Arfophilin was first identified as a target protein for GTP-ARF5. The N-terminus of ARF5 (amino acids 2-17), which is distinct from that of class I or class III ARFs, is essential for binding to the C-terminus of arfophilin (amino acids 612-756). This study using GST fusion proteins in pulldown experiments in CHO-K I cell lysates showed that, unexpectedly, ARF6 also bound to full-length arfophilin or the C-terminus of arfophilin (amino acids 612-756) in a GTP-dependent manner. Studies with ARF1/ARF6 chimeras further showed that the amino acid sequence of residues 37-80 of ARF6, which is different from the corresponding sequences in class I and class II ARFs, was essential for binding to arfophilin. Both GTP-ARF5 and GTP-ARF6 bound to arfophilin in CHO-K1 cell lysates, while GTP-ARF1 did not bind. In contrast, all three forms of ARF bound to arfaptin 2, with ARF1 showing the strongest binding.

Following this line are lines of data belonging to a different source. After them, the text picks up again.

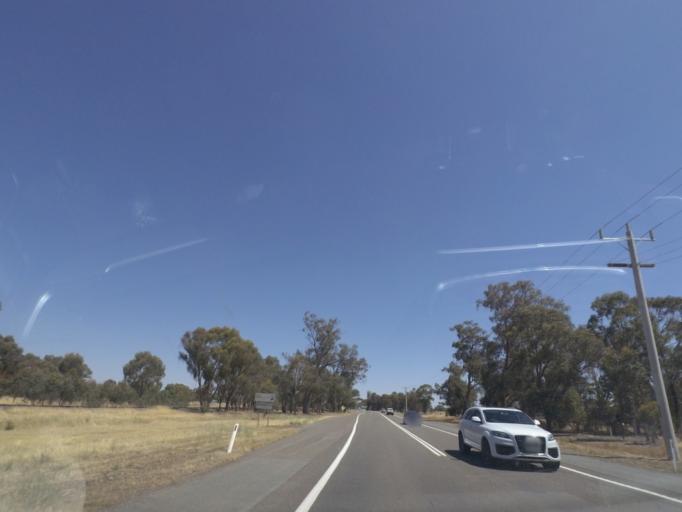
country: AU
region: Victoria
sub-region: Greater Shepparton
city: Shepparton
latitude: -36.2349
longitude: 145.4317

Yeast two-hybrid studies with wild-type, dominant negative, and constitutively active forms of ARF1, -5, and -6 and with ARF1/ARF6 chimeras confirmed these results, except that constitutively active ARF6 was autoactivating. Our findings suggest that both class II and III ARFs may influence the same cellular pathways through arfophilin as a common downstream effector.